# [TASK BRIEF]
Which lines of the listing hold the string "команда"? Show each of them.

━━━━━━

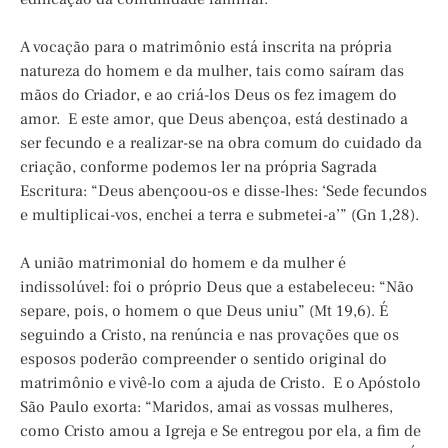
A vocação para o matrimônio está inscrita na própria
natureza do homem e da mulher, tais como saíram das
mãos do Criador, e ao criá-los Deus os fez imagem do
amor. E este amor, que Deus abençoa, está destinado a
ser fecundo e a realizar-se na obra comum do cuidado da
criação, conforme podemos ler na própria Sagrada
Escritura: “Deus abençoou-os e disse-lhes: ‘Sede fecundos
e multiplicai-vos, enchei a terra e submetei-a’” (Gn 1,28).
A união matrimonial do homem e da mulher é
indissolúvel: foi o próprio Deus que a estabeleceu: “Não
separe, pois, o homem o que Deus uniu” (Mt 19,6). É
seguindo a Cristo, na renúncia e nas provações que os
esposos poderão compreender o sentido original do
matrimônio e vivê-lo com a ajuda de Cristo. E o Apóstolo
São Paulo exorta: “Maridos, amai as vossas mulheres,
como Cristo amou a Igreja e Se entregou por ela, a fim de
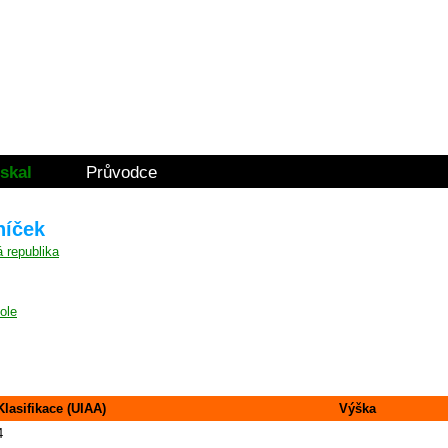
skal
Průvodce
níček
ole
Klasifikace (UIAA)
Výška
4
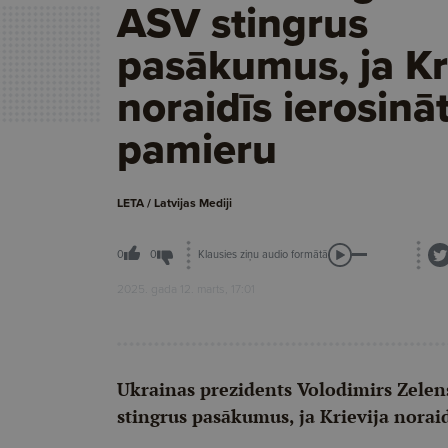
ASV stingrus
pasākumus, ja Kr
noraidīs ierosinā
pamieru
LETA / Latvijas Mediji
Klausies ziņu audio formātā
0
0
2025. gada 12. marts, 17:01
Ukrainas prezidents Volodimirs Zelens
stingrus pasākumus, ja Krievija norai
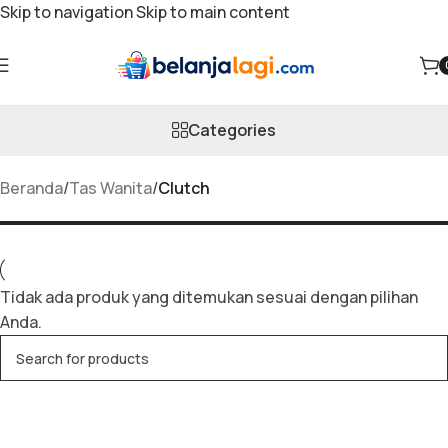
Skip to navigation
Skip to main content
Clutch
Categories
Beranda
/
Tas Wanita
/
Clutch
Tidak ada produk yang ditemukan sesuai dengan pilihan
Anda.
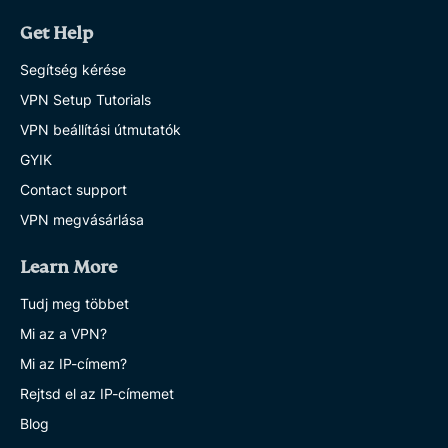
Get Help
Segítség kérése
VPN Setup Tutorials
VPN beállítási útmutatók
GYIK
Contact support
VPN megvásárlása
Learn More
Tudj meg többet
Mi az a VPN?
Mi az IP-címem?
Rejtsd el az IP-címemet
Blog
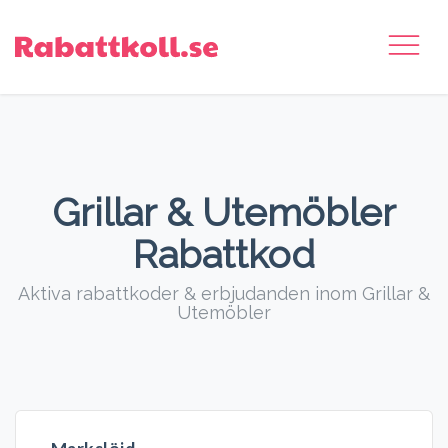
Grillar & Utemöbler
Rabattkod
Aktiva rabattkoder & erbjudanden inom Grillar &
Utemöbler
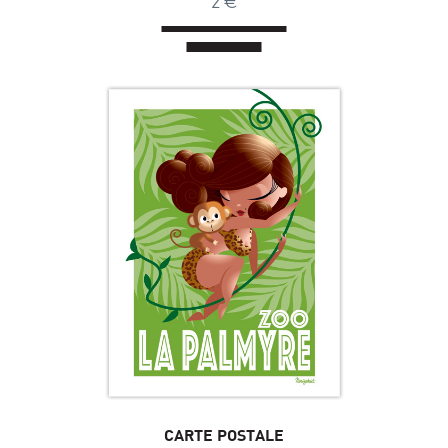
2
CARTE POSTALE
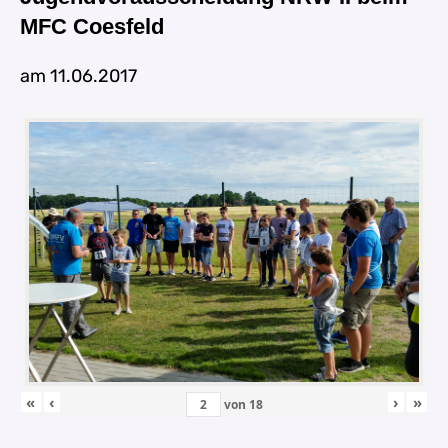
MFC Coesfeld
am 11.06.2017
«
‹
›
»
von
18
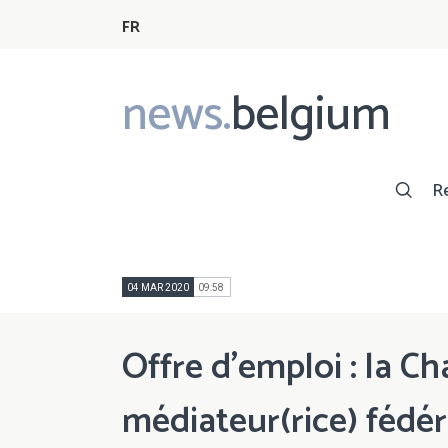
FR
news.
belgium
Main
navigation
R
04 MAR 2020
09:58
Offre d’emploi : la C
médiateur(rice) fédé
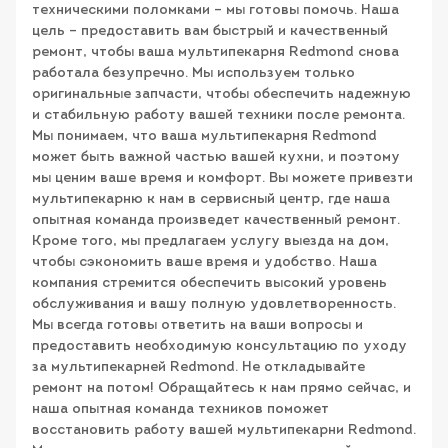
техническими поломками – мы готовы помочь. Наша
цель – предоставить вам быстрый и качественный
ремонт, чтобы ваша мультипекарня Redmond снова
работала безупречно. Мы используем только
оригинальные запчасти, чтобы обеспечить надежную
и стабильную работу вашей техники после ремонта.
Мы понимаем, что ваша мультипекарня Redmond
может быть важной частью вашей кухни, и поэтому
мы ценим ваше время и комфорт. Вы можете привезти
мультипекарню к нам в сервисный центр, где наша
опытная команда произведет качественный ремонт.
Кроме того, мы предлагаем услугу выезда на дом,
чтобы сэкономить ваше время и удобство. Наша
компания стремится обеспечить высокий уровень
обслуживания и вашу полную удовлетворенность.
Мы всегда готовы ответить на ваши вопросы и
предоставить необходимую консультацию по уходу
за мультипекарней Redmond. Не откладывайте
ремонт на потом! Обращайтесь к нам прямо сейчас, и
наша опытная команда техников поможет
восстановить работу вашей мультипекарни Redmond.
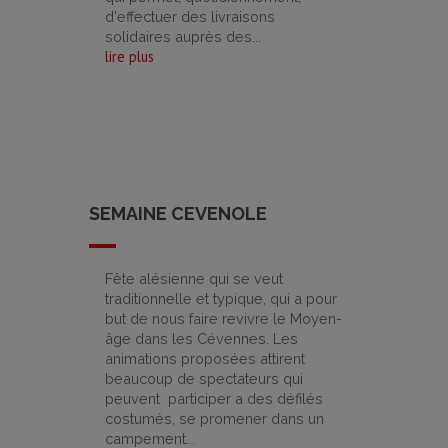
d'effectuer des livraisons
solidaires auprès des...
lire plus
SEMAINE CEVENOLE
Fête alésienne qui se veut
traditionnelle et typique, qui a pour
but de nous faire revivre le Moyen-
âge dans les Cévennes. Les
animations proposées attirent
1/04/2019
beaucoup de spectateurs qui
peuvent participer a des défilés
costumés, se promener dans un
campement...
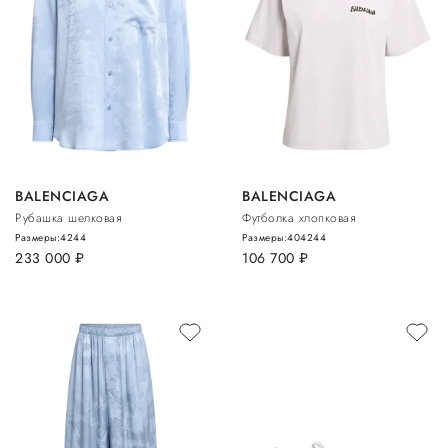
BALENCIAGA
BALENCIAGA
Рубашка шелковая
Футболка хлопковая
Размеры:
42
44
Размеры:
40
42
44
233 000
руб.
106 700
руб.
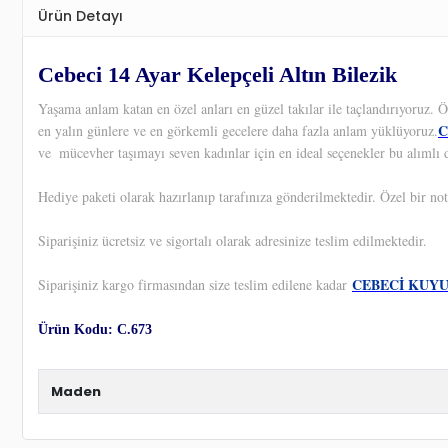
Ürün Detayı
Cebeci 14 Ayar Kelepçeli Altın Bilezik
Yaşama anlam katan en özel anları en güzel takılar ile taçlandırıyoruz.
C
en yalın günlere ve en görkemli gecelere daha fazla anlam yüklüyoruz.
ve
mücevher taşımayı seven kadınlar için en ideal seçenekler bu alımlı 
Hediye paketi olarak hazırlanıp tarafınıza gönderilmektedir. Özel bir not
Siparişiniz ücretsiz ve sigortalı olarak adresinize teslim edilmektedir.
CEBECİ KUY
Siparişiniz kargo firmasından size teslim edilene kadar
Ürün Kodu: C.673
Maden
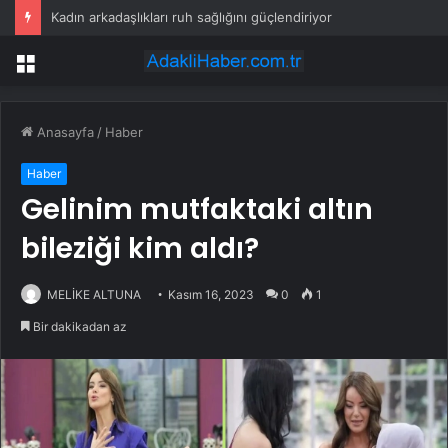
Kadın arkadaşlıkları ruh sağlığını güçlendiriyor
Menü
Anasayfa
/
Haber
Haber
Gelinim mutfaktaki altın
bileziği kim aldı?
MELİKE ALTUNA
Kasım 16, 2023
0
1
Bir dakikadan az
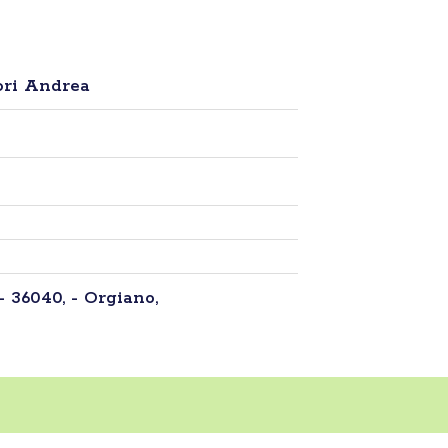
ori Andrea
- 36040, - Orgiano,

━━━━━━

# [EXERCISE OUTPUT]
опытная команда произведет качественный ремонт.
наша опытная команда техников поможет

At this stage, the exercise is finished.